DNA polymerase II is a type of DNA polymerase: a category of enzymes that synthesize identical copies of existing DNA, allowing dividing cells to pass this genetic information on to their daughter cells. DNA polymerase II is found only in prokaryotes, or unicellular organisms, such as archaea, and simple bacteria that lack membrane-bound nuclei and organelles.
Prokaryotes have five known types of DNA polymerases, numbered I to V. DNA polymerases replicate DNA by synthesizing sequences of nucleotides, the molecular components of DNA. There are only four types of nucleotides in DNA. The specific order of these nucleotides is the genetic code that controls the creation, maintenance and operation of all living cells. DNA polymerases read the order of these nucleotides and copy them exactly to create new strands of DNA.
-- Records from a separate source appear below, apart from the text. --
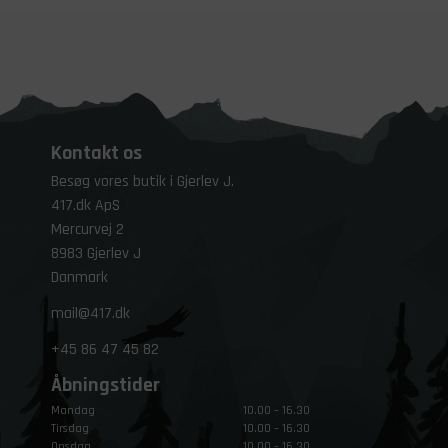
Kontakt os
Besøg vores butik i Gjerlev J.
417.dk ApS
Mercurvej 2
8983 Gjerlev J
Danmark
mail@417.dk
+45
86 47 45 82
Åbningstider
Mandag
10.00 – 16.30
Tirsdag
10.00 – 16.30
Onsdag
10.00 – 16.30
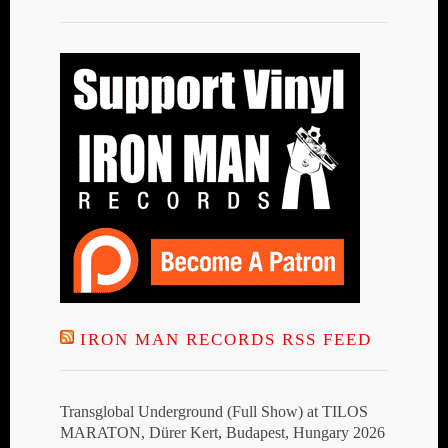
IRON MAN RECORDS RSS FEED
Transglobal Underground (Full Show) at TILOS
MARATON, Dürer Kert, Budapest, Hungary 2026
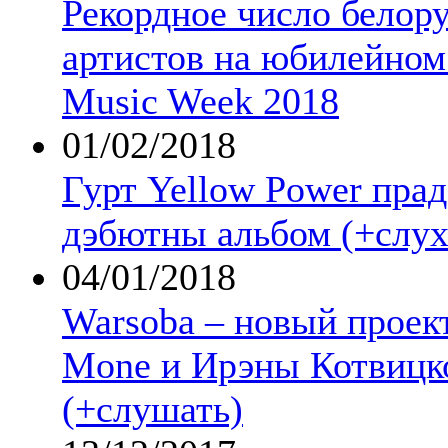
Рекордное число белор
артистов на юбилейном 
Music Week 2018
01/02/2018
Гурт Yellow Power прад
дэбютны альбом (+слух
04/01/2018
Warsoba – новый проект
Mone и Ирэны Котвицк
(+слушать)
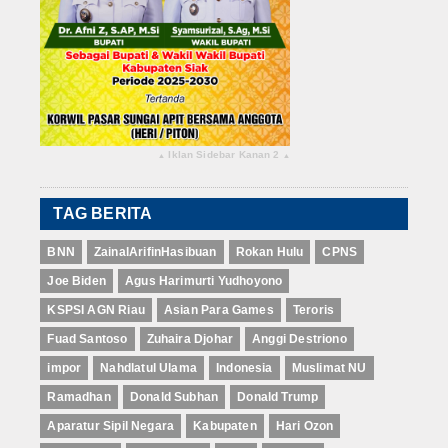
Iklan Sidebar Kanan 2
▴
▴
TAG BERITA
BNN
ZainalArifinHasibuan
Rokan Hulu
CPNS
Joe Biden
Agus Harimurti Yudhoyono
KSPSI AGN Riau
Asian Para Games
Teroris
Fuad Santoso
Zuhaira Djohar
Anggi Destriono
impor
Nahdlatul Ulama
Indonesia
Muslimat NU
Ramadhan
Donald Subhan
Donald Trump
Aparatur Sipil Negara
Kabupaten
Hari Ozon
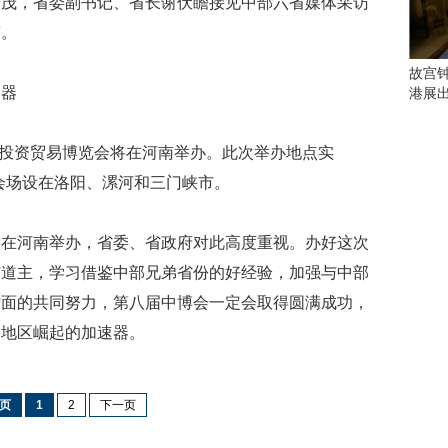
庚茂，省委副书记、省长谢伏瞻接见中部六省媒体采访
会
这
答。
些
看
故宫
点
速器
港展
别
错
过
中部投资贸易博览会将在河南举办。此次举办地点实
分会场设在洛阳、漯河和三门峡市。
研
究
你
次在河南举办，省委、省政府对此高度重视。办好这次
喜
东道主，学习借鉴中部兄弟省份的好经验，加强与中部
欢
的
方面的共同努力，第八届中博会一定会取得圆满成功，
音
部地区崛起的加速器。
乐
类
型
可
页
1
2
下一页
以
反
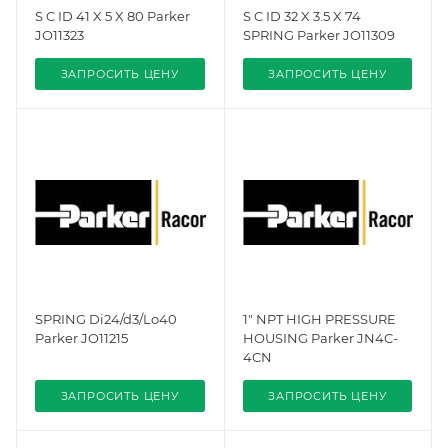
S C ID 41 X 5 X 80 Parker
S C ID 32 X 3.5 X 74
JO11323
SPRING Parker JO11309
ЗАПРОСИТЬ ЦЕНУ
ЗАПРОСИТЬ ЦЕНУ
SPRING Di24/d3/Lo40
1" NPT HIGH PRESSURE
Parker JO11215
HOUSING Parker JN4C-
4CN
ЗАПРОСИТЬ ЦЕНУ
ЗАПРОСИТЬ ЦЕНУ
DNA polymerase II was discovered in E. coli bacteria by Thomas Kornberg in 1970. DNA polymerase II supports the activity of DNA polymerase III, which is the principal DNA-replicating enzyme in prokaryotes. If damaged DNA stalls the progress of DNA polymerase III, DNA polymerase II plays a part in reinitiating synthesis at a different point in the DNA strand, allowing DNA polymerase III to continue replication beyond the damaged area.
DNA polymerase II also checks newly synthesized strands of DNA for accuracy. If there are any errors in replication, DNA polymerase II removes and discards the segment of inaccurate DNA.